Give only a number in reply. It should be how many lines in the records contain the string "Virovitica".

(Source data)
* * * * * * * * *

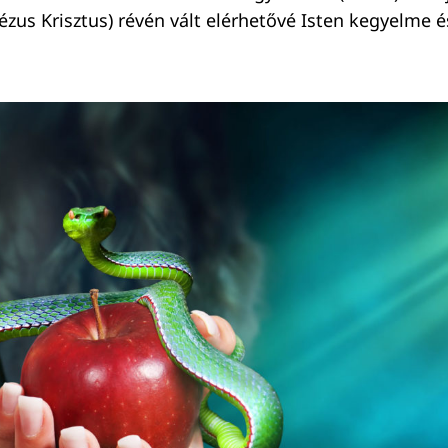
ézus Krisztus) révén vált elérhetővé Isten kegyelme é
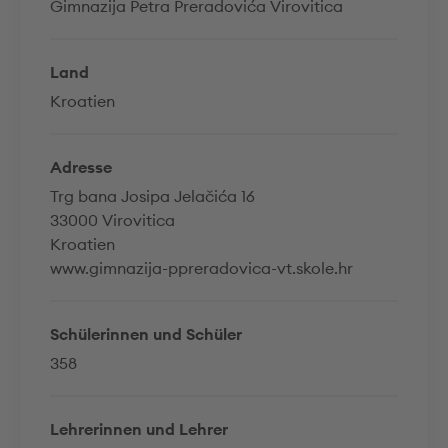
Gimnazija Petra Preradovića Virovitica
Land
Kroatien
Adresse
Trg bana Josipa Jelačića 16
33000 Virovitica
Kroatien
www.gimnazija-ppreradovica-vt.skole.hr
Schülerinnen und Schüler
358
Lehrerinnen und Lehrer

* * * * * * * * *

## Exercise answer
2